WORK TO DO. Continue the forum thread below about the abandoned castle of Sammezzano, picking up after the quoted post in stesh's reply.

EXCERPT TO READ.
>>>>>

# Abandoned castle of Sammezzano, Italy



## bartje

This beautiful castle is proudly standing on a hill in Tuscany.
I went there twice, but only 'did' the outside.
There was one way to get in, but because i was there with my daughter of 4 i could not do the inside trip.

Here some pictures. The ones inside i googled on the internet and are not mine.
They just gives you an idea what it looks like.

Gr, Bart
www.urban-travel.org

1.






2.





3.





4.





5.





6.





7.





Googled pics of the inside:


----------



## ThenewMendoza

Wow!! That looks great from the outside but the interiors are incredible!! What a great place, is this really deserted?? You need to get back there.

TnM


----------



## stesh

ThenewMendoza said:


> Wow!! That looks great from the outside but the interiors are incredible!! What a great place, is this really deserted?? You need to get back there.

<<<<<

MATERIAL PROVIDED.

>>>>>

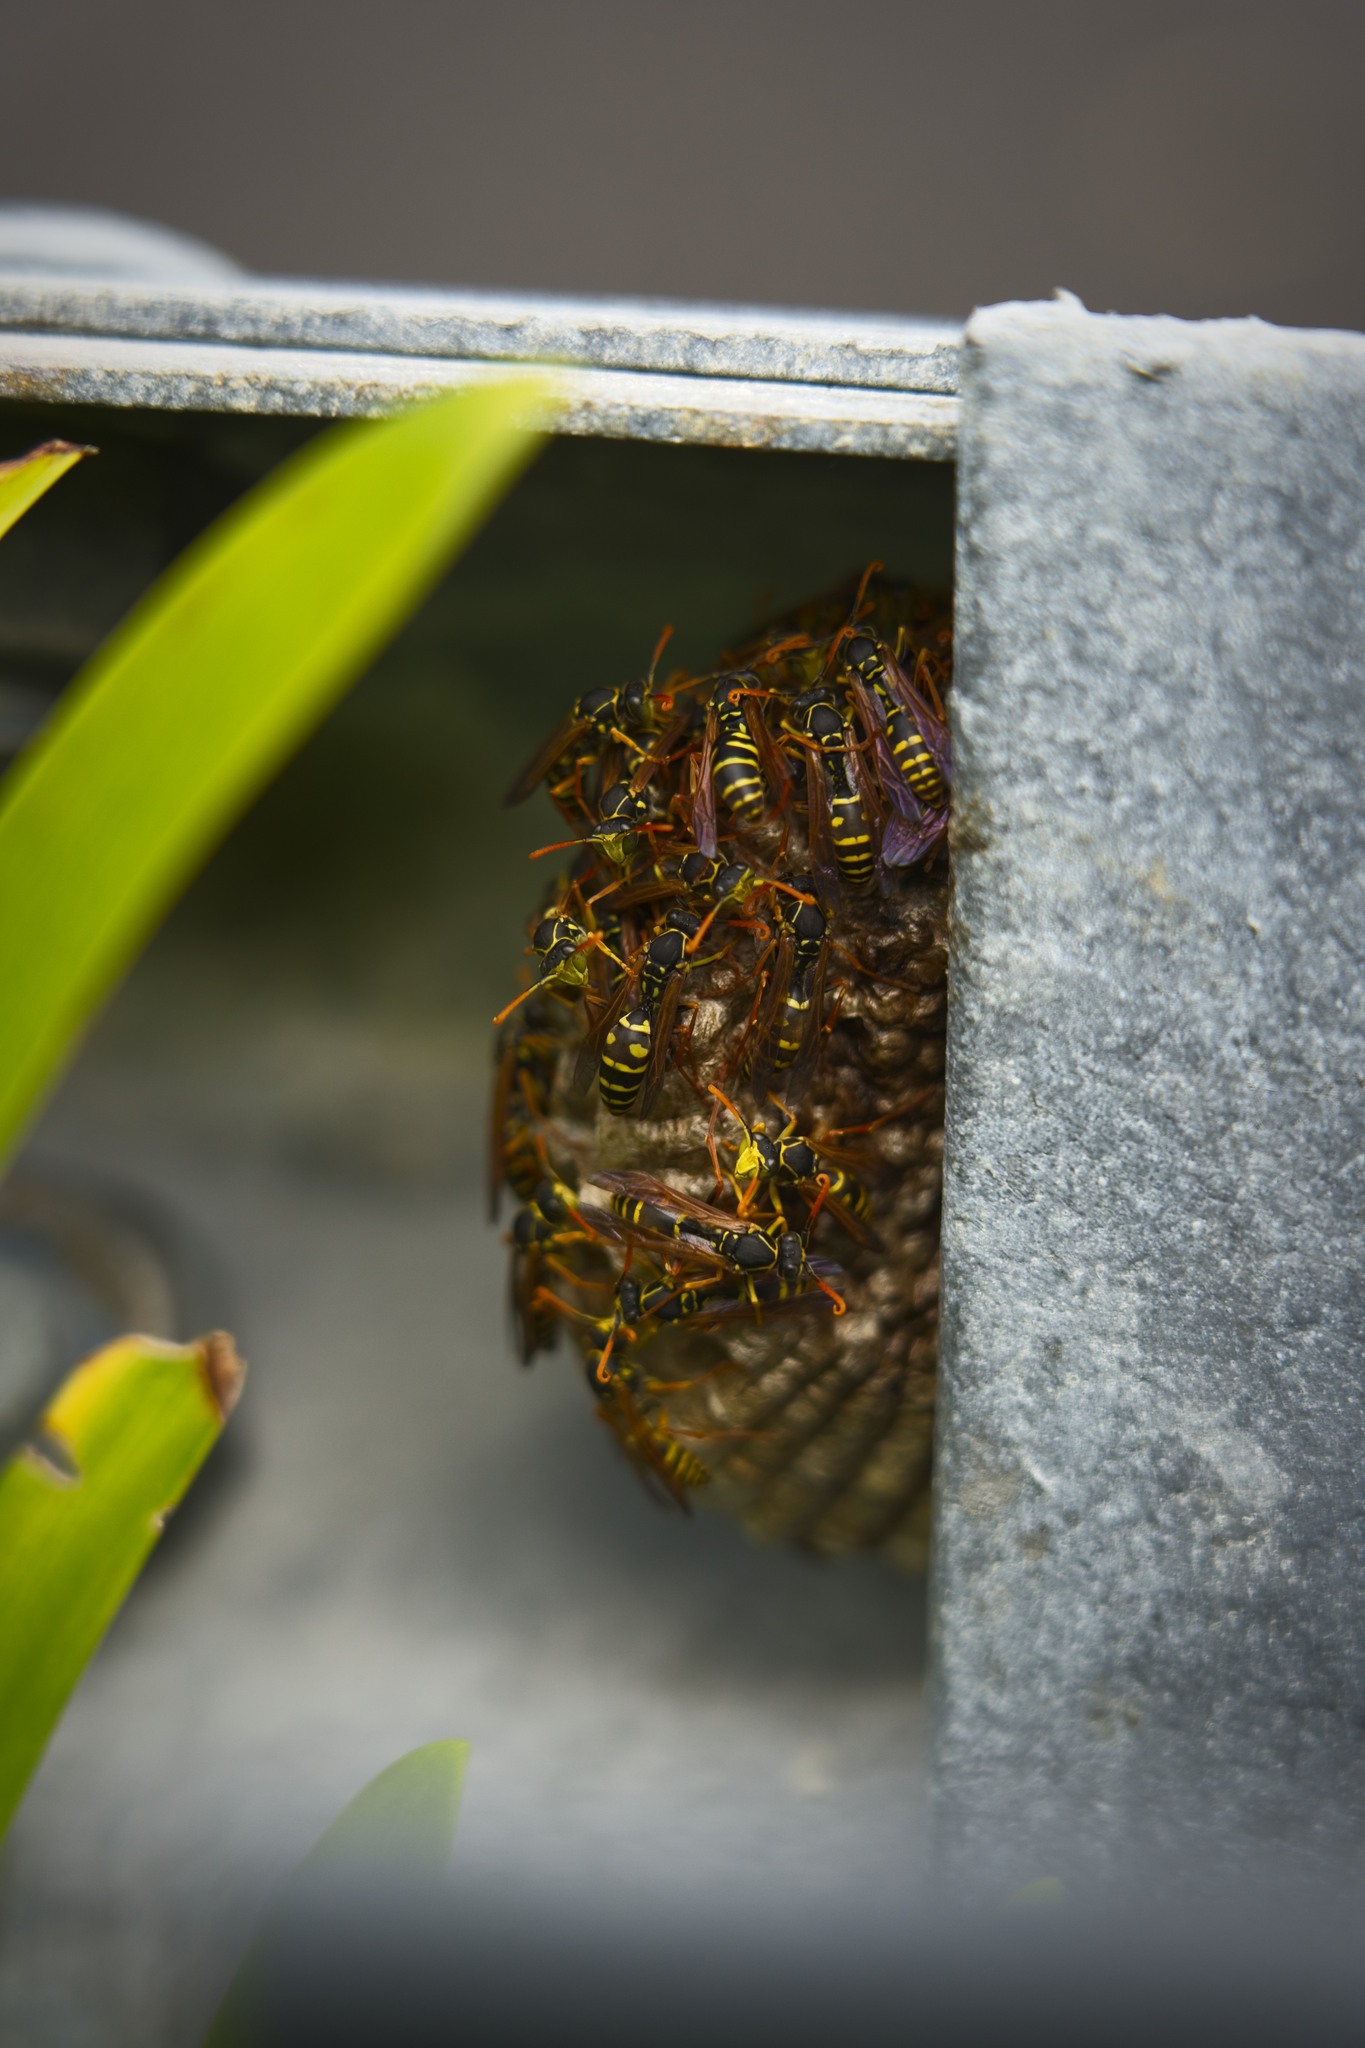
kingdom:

<<<<<

ANSWER BELOW.
> 
> TnM



Even better, just buy it 

http://www.tribunalefirenze.org/sammezzano/index.htm

Just remember to put the lottery on this week


----------



## King Al

Thats a beautiful looking place, Hope it isnt left to rot to long


----------



## fatdeeman

wow...........


----------



## Foxylady

Gorgeous building! Fantastic colours and decor.


----------



## Bax__

Amazing, you can see they put the same passion into buildings as they do into cars.. (How w**k does that sound?). Anyway it looks amazing!


----------



## sqwasher

COOL!  Now if only my numbers could come up on Sat!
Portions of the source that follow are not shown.